ESP8266
The ESP8266 is a low-cost Wi-Fi chip with full TCP/IP stack and MCU (Micro Controller Unit) capability produced by Shanghai-based Chinese manufacturer, Espressif Systems.
The chip first came to the attention of western makers in August 2014 with the ESP-01 module, made by a third-party manufacturer, AI-Thinker. This small module allows microcontrollers to connect to a Wi-Fi network and make simple TCP/IP connections using Hayes-style commands. However, at the time there was almost no English-language documentation on the chip and the commands it accepted. The very low price and the fact that there were very few external components on the module which suggests that it could eventually be very inexpensive in volume, attracted many hackers to explore the module, chip, and the software on it, as well as to translate the Chinese documentation.

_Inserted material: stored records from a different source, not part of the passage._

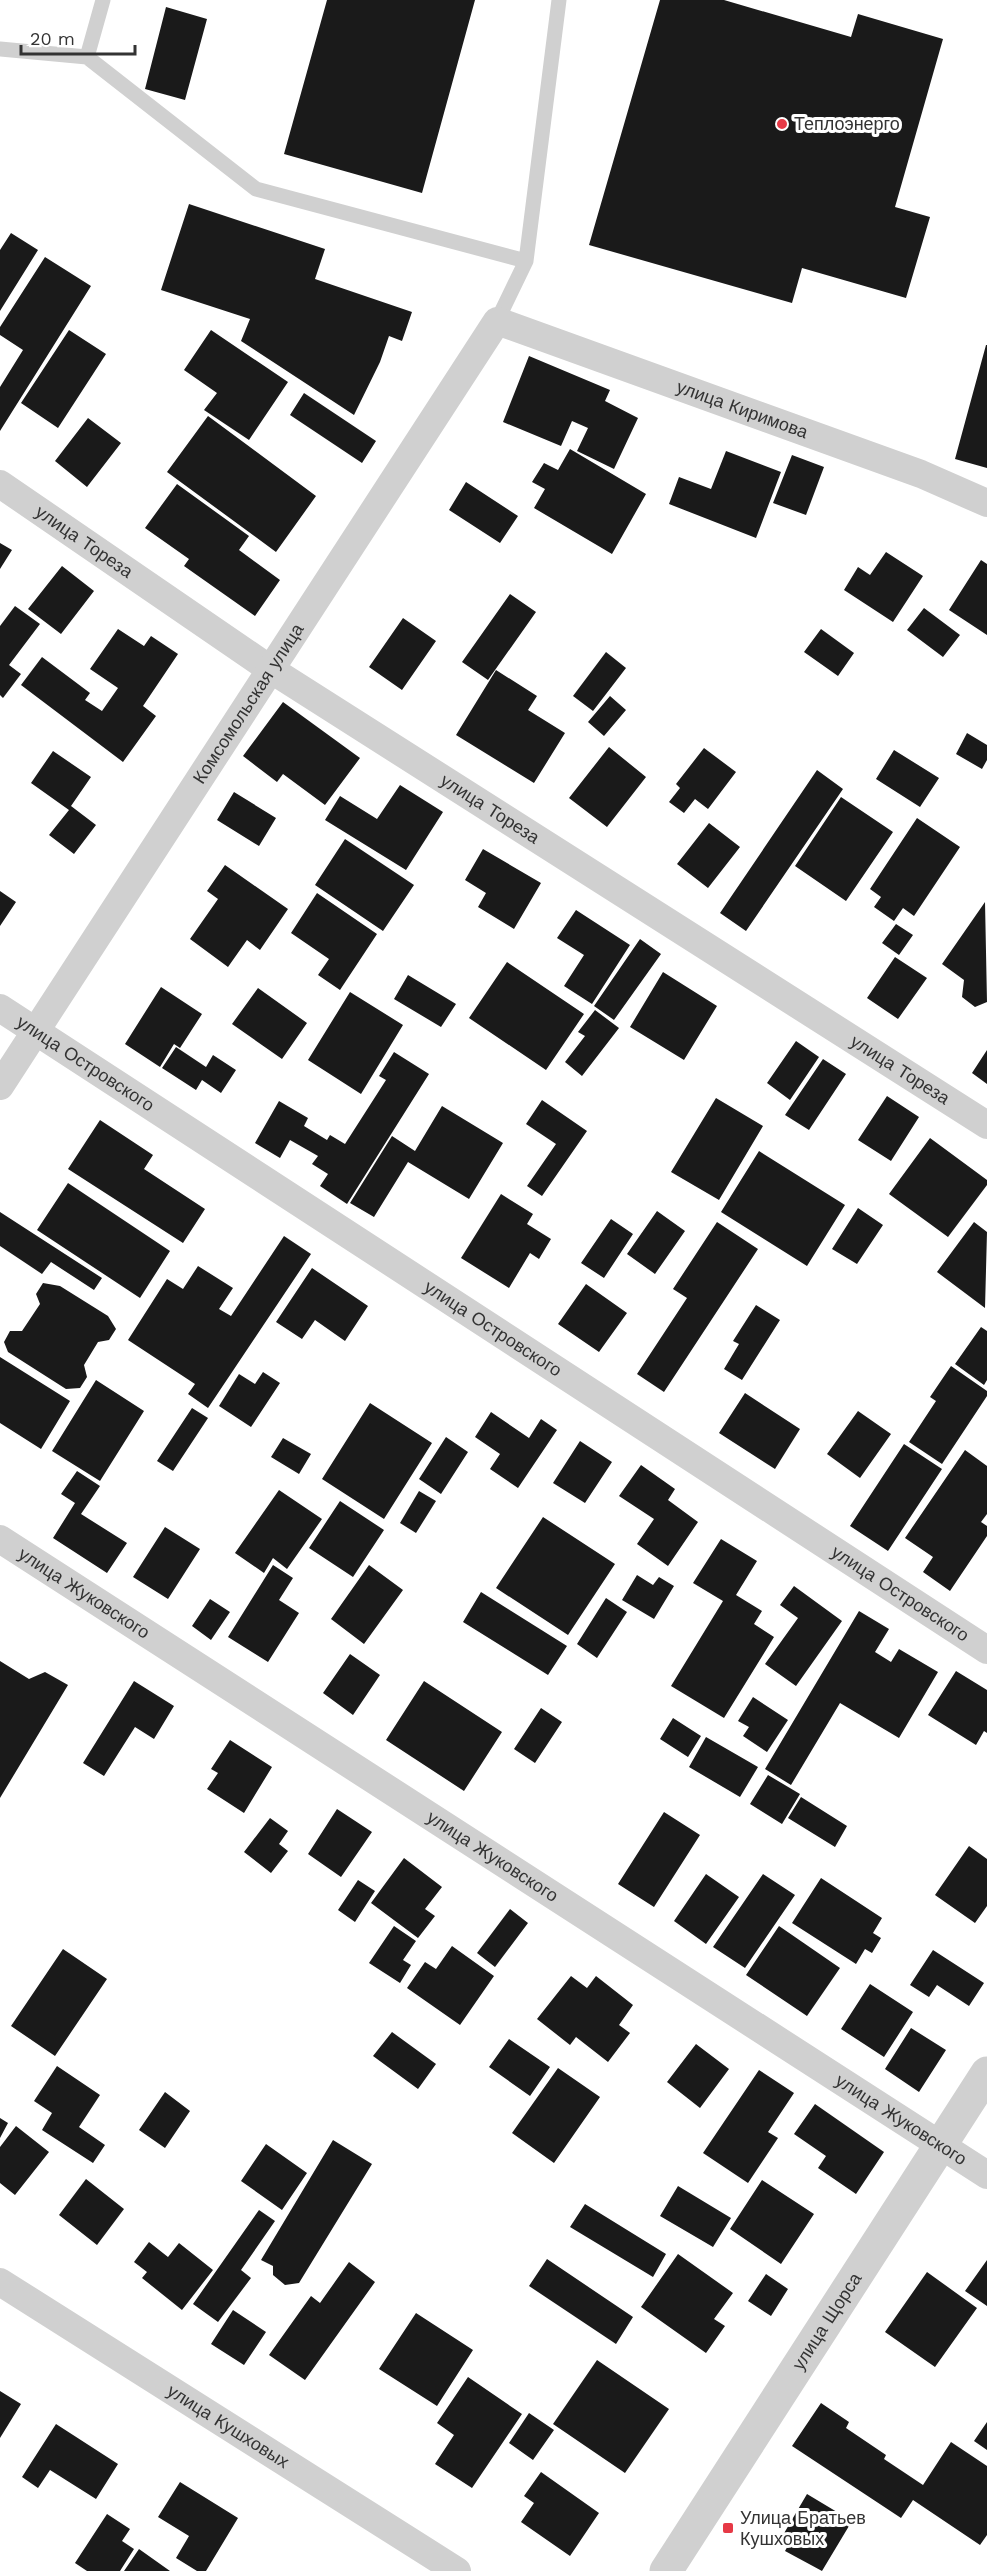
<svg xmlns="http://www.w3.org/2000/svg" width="987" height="2571" font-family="'Work Sans',sans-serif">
<rect width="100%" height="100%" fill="#fff"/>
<path fill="#1a1a1a" d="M327 0H475L422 193 284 154Z
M660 0H724L851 37 858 14 943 39 895 207 930 217 906 298 802 268 792 303 589 245Z
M166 7 207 19 185 100 145 89Z
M189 204 325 249 315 279 412 312 402 341 389 336 380 362 354 415 241 341 250 319 161 290Z
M11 233 38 250 0 311V250Z
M45 257 91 286 0 431V387L23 350 0 335V327Z
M69 330 106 354 58 428 21 403Z
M211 330 288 382 249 440 204 410 217 393 184 370Z
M986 345H987V468L955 459Z
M529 356 610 390 605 401 638 418 614 469 577 451 588 428 572 421 561 446 503 422Z
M304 393 376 441 362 463 290 415Z
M208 416 316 496 276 552 167 472Z
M88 418 121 443 87 487 55 461Z
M570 449 646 494 612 554 534 508 545 489 532 482 544 463 558 470Z
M726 451 781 472 756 538 669 504 679 477 711 489Z
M792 455 824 467 806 515 773 503Z
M466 482 518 516 500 543 449 510Z
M177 484 249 536 239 550 280 580 255 616 184 566 189 559 145 528Z
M0 543 12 550 0 569Z
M886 552 923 576 893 622 844 590 858 567 870 575Z
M981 560 987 564V635L949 610Z
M62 566 94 591 61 634 28 609Z
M510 594 536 612 488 680 462 662Z
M15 606 40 624 9 665 21 674 3 698 0 695V626Z
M924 608 960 635 943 657 907 630Z
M403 618 436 641 402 690 369 667Z
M118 629 144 646 151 636 178 654 143 706 156 716 123 762 21 685 42 657 90 693 85 700 102 711 118 688 90 669Z
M821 629 854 653 838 676 804 652Z
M606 652 626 668 593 711 573 696Z
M496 670 537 696 528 710 565 733 534 783 456 735Z
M610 696 626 710 604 736 588 722Z
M283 702 360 758 325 805 283 774 277 782 243 756Z
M967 733 987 745V760L982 769 956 754Z
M609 747 646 777 607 827 569 798Z
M704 748 736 772 708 809 695 799 684 813 669 802 680 788 676 784Z
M894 750 939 778 920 807 876 779Z
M53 751 91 777 71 806 96 825 74 854 49 835 69 810 31 783Z
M817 770 843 789 746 931 720 913Z
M400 785 443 812 406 870 325 820 340 796 377 819Z
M234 792 276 818 259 846 217 820Z
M841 797 893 832 846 901 795 866Z
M917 818 960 847 914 916 903 908 894 921 874 907 881 897 870 889Z
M709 823 740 847 708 888 677 864Z
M345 839 414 885 383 931 315 885Z
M483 849 541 883 514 929 478 907 486 893 465 880Z
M225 865 288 909 260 950 247 940 228 967 190 939 218 899 207 891Z
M0 891 16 902 0 926Z
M317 893 377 934 340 990 318 975 329 959 291 933Z
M985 902 987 1002 975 1007 962 997 964 980 942 964Z
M576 910 630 945 592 1004 564 986 584 955 557 938Z
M896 924 913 935 899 955 882 943Z
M640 939 661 954 614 1020 594 1006Z
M895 957 927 978 898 1019 867 998Z
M507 962 584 1014 546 1070 469 1018Z
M663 972 717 1006 684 1060 630 1027Z
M408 975 456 1004 441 1027 394 999Z
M161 987 202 1014 180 1048 174 1044 160 1067 125 1044Z
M258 988 307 1023 282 1059 232 1024Z
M350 992 403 1025 361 1094 308 1060Z
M595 1010 619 1028 582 1076 565 1062 585 1036 578 1032Z
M796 1041 819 1057 790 1100 767 1083Z
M176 1047 206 1067 213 1055 236 1070 221 1093 202 1080 196 1090 162 1068Z
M987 1050V1084L972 1073Z
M394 1052 429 1074 347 1204 320 1186 328 1174 312 1164 318 1156 290 1140 280 1158 255 1143 279 1101 308 1118 304 1126 327 1140 330 1135 345 1144 386 1080 379 1076Z
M823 1059 846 1074 809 1130 785 1115Z
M887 1096 919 1117 891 1161 858 1140Z
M716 1098 763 1126 719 1200 671 1172Z
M542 1100 587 1131 542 1196 527 1186 556 1144 526 1124Z
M442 1106 503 1143 469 1199 408 1162 374 1217 350 1203 392 1136 415 1151Z
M100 1120 153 1155 144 1169 205 1209 183 1243 68 1169Z
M930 1138 987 1180V1185L948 1237 889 1194Z
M759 1151 845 1205 807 1266 721 1212Z
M68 1183 170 1251 140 1298 37 1230Z
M501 1194 533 1214 527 1224 551 1239 539 1259 530 1253 509 1288 461 1258Z
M858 1208 883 1225 857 1264 832 1249Z
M657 1211 685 1231 655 1274 627 1254Z
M0 1212 102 1278 94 1290 51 1262 42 1274 0 1246Z
M611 1219 633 1234 604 1278 581 1263Z
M717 1222 758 1249 664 1392 637 1374 687 1298 673 1289Z
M974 1222 987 1232 985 1308 937 1272Z
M284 1236 311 1254 208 1408 188 1394 195 1384 128 1340 167 1279 183 1289 198 1266 233 1288 219 1309 231 1316Z
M312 1268 368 1306 345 1341 315 1320 302 1339 276 1322Z
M43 1283 60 1286 108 1316 116 1329 109 1340 98 1342 84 1365 87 1377 80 1388 66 1389 8 1352 4 1342 10 1331H22L40 1304 36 1294Z
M586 1284 627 1313 599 1352 558 1324Z
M756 1305 780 1320 742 1380 724 1369 739 1344 733 1341Z
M981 1327 987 1331V1380L984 1385 955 1364Z
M0 1357 70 1401 41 1449 0 1423Z
M951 1366 987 1391V1396L942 1464 909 1442 936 1401 930 1397Z
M263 1372 280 1383 251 1427 219 1406 239 1374 255 1384Z
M96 1380 144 1411 100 1481 52 1451Z
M745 1393 800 1429 775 1469 719 1433Z
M370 1403 432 1443 384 1519 322 1479Z
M192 1408 208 1418 173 1471 157 1461Z
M858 1411 891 1434 860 1478 827 1454Z
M491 1412 529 1438 541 1419 557 1430 518 1488 490 1469 500 1454 475 1437Z
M446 1437 468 1452 441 1494 419 1479Z
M283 1438 311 1454 299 1474 271 1457Z
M580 1441 612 1462 585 1503 553 1483Z
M904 1444 942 1469 888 1551 850 1526Z
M965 1450 987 1466V1514L981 1522 987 1526V1536L950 1591 923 1572 933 1557 905 1538Z
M641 1465 675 1489 668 1500 698 1522 668 1566 637 1544 654 1519 619 1496Z
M77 1471 100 1486 81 1514 127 1543 107 1573 53 1538 75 1503 61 1494Z
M279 1490 322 1519 287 1569 273 1558 264 1573 235 1553Z
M419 1491 436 1501 416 1533 400 1523Z
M340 1501 384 1530 353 1577 309 1548Z
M543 1517 615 1564 568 1635 496 1588Z
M165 1527 200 1549 168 1599 133 1577Z
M721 1539 757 1561 736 1595 762 1611 754 1624 774 1637 724 1718 671 1686 723 1601 693 1583Z
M273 1565 293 1578 279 1600 299 1613 268 1662 228 1637Z
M369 1565 403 1590 364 1644 331 1619Z
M637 1575 653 1585 659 1577 674 1586 654 1619 622 1600Z
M794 1586 842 1621 796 1686 765 1664 798 1618 780 1605Z
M481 1592 567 1646 548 1675 463 1622Z
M606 1598 627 1612 597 1658 577 1644Z
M210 1599 230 1612 211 1640 192 1626Z
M859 1611 889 1629 875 1652 891 1662 899 1649 938 1672 899 1738 840 1703 791 1785 765 1769Z
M350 1654 380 1675 353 1715 323 1693Z
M0 1661 29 1679 45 1672 68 1685 0 1798Z
M956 1671 987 1690V1733L984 1731 976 1745 928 1715Z
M134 1681 174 1706 154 1739 135 1727 104 1776 83 1763Z
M424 1681 502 1732 464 1791 386 1740Z
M753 1697 788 1720 767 1752 743 1736 749 1727 738 1721Z
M541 1708 562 1722 535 1763 514 1749Z
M673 1718 701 1736 688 1757 660 1739Z
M706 1737 758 1767 740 1797 689 1767Z
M230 1740 272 1767 244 1813 207 1789 218 1773 211 1769Z
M768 1775 800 1794 782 1824 750 1804Z
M801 1797 847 1826 835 1847 788 1818Z
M337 1809 372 1832 341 1877 308 1854Z
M664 1812 700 1835 654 1907 618 1884Z
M270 1818 288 1831 279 1844 288 1851 271 1873 244 1852Z
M969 1846 987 1859V1906L975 1923 935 1895Z
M404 1858 442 1887 425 1909 435 1916 418 1938 371 1903Z
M706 1874 739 1897 706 1944 674 1921Z
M763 1874 795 1895 745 1968 713 1947Z
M821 1878 882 1918 873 1933 881 1938 872 1953 865 1949 856 1964 792 1923Z
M358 1880 375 1891 355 1922 338 1910Z
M510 1909 528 1923 495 1967 477 1953Z
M394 1926 416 1941 403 1960 411 1965 400 1983 369 1963Z
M779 1926 840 1968 807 2016 746 1975Z
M452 1946 494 1976 460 2025 407 1988 425 1962 436 1969Z
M63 1949 107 1979 55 2056 11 2026Z
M933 1950 984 1983 969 2006 937 1985 929 1997 910 1985Z
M571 1976 587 1988 596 1976 633 2005 619 2025 630 2033 608 2062 576 2037 570 2045 537 2019Z
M870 1984 913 2012 884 2057 841 2029Z
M911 2028 946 2050 919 2092 885 2069Z
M392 2032 436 2064 418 2089 373 2056Z
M509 2039 550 2067 530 2096 489 2067Z
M696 2044 729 2069 700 2108 667 2082Z
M57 2066 100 2095 79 2127 105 2145 93 2163 42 2130 52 2113 34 2101Z
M558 2068 600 2097 554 2163 512 2133Z
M759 2070 794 2093 768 2132 778 2138 748 2183 703 2153Z
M165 2092 190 2111 165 2148 139 2130Z
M815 2104 884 2152 856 2194 818 2168 826 2156 794 2134Z
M0 2118 8 2123 0 2138Z
M16 2126 49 2152 15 2195 0 2183V2147Z
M333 2140 372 2164 299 2283 285 2285 273 2275V2266L261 2260Z
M266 2144 307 2173 282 2210 241 2181Z
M86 2179 124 2209 97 2245 59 2215Z
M762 2180 814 2214 781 2264 730 2229Z
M678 2186 731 2218 713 2247 660 2216Z
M585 2204 666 2254 653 2277 570 2227Z
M259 2210 275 2221 241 2270 251 2278 218 2322 193 2304Z
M149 2242 168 2257 179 2243 213 2270 182 2310 142 2278 147 2272 134 2262Z
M678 2254 733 2293 714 2319 725 2326 706 2353 641 2307Z
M547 2259 633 2317 616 2344 529 2286Z
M987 2260V2306L965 2291Z
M349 2262 375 2282 305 2380 269 2355 311 2296 320 2303Z
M927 2272 977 2308 935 2367 885 2332Z
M766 2274 788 2289 771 2316 748 2301Z
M233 2310 266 2332 244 2365 211 2344Z
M416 2313 473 2350 437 2406 379 2369Z
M597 2360 669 2409 625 2473 553 2424Z
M468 2377 522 2414 472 2488 435 2464 454 2435 437 2423Z
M0 2391 21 2404 0 2438Z
M821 2403 849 2422 846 2428 886 2455 884 2459 923 2485 951 2442 987 2466V2535L980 2545 913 2500 901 2518 792 2446Z
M529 2413 554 2430 533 2460 509 2443Z
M987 2422V2450L974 2441Z
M56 2424 118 2464 96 2499 50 2470 38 2488 22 2477Z
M541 2472 599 2513 570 2556 521 2522 534 2503 524 2496Z
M180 2482 238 2518 206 2571H197L176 2558 189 2536 158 2517Z
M807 2494 852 2521 822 2571 785 2551 791 2540 783 2535Z
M107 2514 130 2529 122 2541 134 2549 120 2571H87L75 2563Z
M139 2549 170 2571H124Z"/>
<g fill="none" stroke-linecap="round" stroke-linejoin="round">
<path stroke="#d0d0d0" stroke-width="15" d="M103 0 87 57 256 189 526 261
M0 49 87 57
M497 321 526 261 559 0"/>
<g stroke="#d0d0d0" stroke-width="28">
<path id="s1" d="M0 484 270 669 987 1125"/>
<path id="s2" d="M0 1008 987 1650"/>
<path id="s3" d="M0 1086 497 321 921 474 987 503"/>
<path id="s4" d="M0 1539 987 2175"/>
<path id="s5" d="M0 2282 457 2571"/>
</g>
<path stroke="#d0d0d0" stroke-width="33" id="s6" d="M666 2571 987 2073"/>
</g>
<g fill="#e63946" stroke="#fff" stroke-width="2">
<circle cx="782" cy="124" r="6"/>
<rect x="722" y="2522" width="12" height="12" rx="3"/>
</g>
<g text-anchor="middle" stroke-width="6" stroke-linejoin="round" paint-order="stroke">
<g font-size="18" fill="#333" stroke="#fff" text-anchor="start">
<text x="794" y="130">Теплоэнерго</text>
<text x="740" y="2524">Улица Братьев<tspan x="740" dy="21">Кушховых</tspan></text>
</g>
<g font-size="18" fill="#333" stroke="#fff">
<text dy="6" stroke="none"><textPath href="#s3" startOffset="1173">улица Киримова</textPath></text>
<text dy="6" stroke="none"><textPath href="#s1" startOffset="102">улица Тореза</textPath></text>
<text dy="6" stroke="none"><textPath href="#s3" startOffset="456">Комсомольская улица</textPath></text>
<text dy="6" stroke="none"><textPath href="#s1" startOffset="588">улица Тореза</textPath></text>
<text dy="6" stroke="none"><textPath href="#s2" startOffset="102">улица Островского</textPath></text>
<text dy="6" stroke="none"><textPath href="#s1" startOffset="1074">улица Тореза</textPath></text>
<text dy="6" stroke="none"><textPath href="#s2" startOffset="588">улица Островского</textPath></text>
<text dy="6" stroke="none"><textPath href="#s4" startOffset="100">улица Жуковского</textPath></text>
<text dy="6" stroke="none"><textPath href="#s2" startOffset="1074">улица Островского</textPath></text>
<text dy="6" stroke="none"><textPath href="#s4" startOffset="586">улица Жуковского</textPath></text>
<text dy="6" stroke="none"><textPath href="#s4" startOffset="1072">улица Жуковского</textPath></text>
<text dy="6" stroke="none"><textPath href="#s6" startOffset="297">улица Щорса</textPath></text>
<text dy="6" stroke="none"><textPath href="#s5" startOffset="270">улица Кушховых</textPath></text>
</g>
</g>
<path d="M21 45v9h114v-9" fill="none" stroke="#333333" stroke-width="3"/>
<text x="30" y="45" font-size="18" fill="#333333" stroke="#ffffff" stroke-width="4.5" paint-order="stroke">20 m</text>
</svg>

The ESP8285 is an ESP8266 with 1 MB of built-in flash, allowing for single-chip devices capable of connecting to Wi-Fi.
Features:
- 32-bit RISC CPU: Tensilica Xtensa LX106 running at 80 MHz
- 64 KiB of instruction RAM, 96 KiB of data RAM
- External QSPI flash - 512 KiB to 4 MiB* (up to 16 MiB is supported)
- IEEE 802.11 b/g/n Wi-Fi
- Integrated TR switch, balun, LNA, power amplifier and matching network
- WEP or WPA/WPA2 authentication, or open networks
- 16 GPIO pins
- SPI, I²C,
- I²S interfaces with DMA (sharing pins with GPIO)
- UART on dedicated pins, plus a transmit-only UART can be enabled on GPIO2
- 1 10-bit ADC
Nota: Both the CPU and flash clock speeds can be doubled by overclocking on some devices. CPU can be run at 160 MHz and flash can be sped up from 40 MHz to 80 MHz. Success varies chip to chip.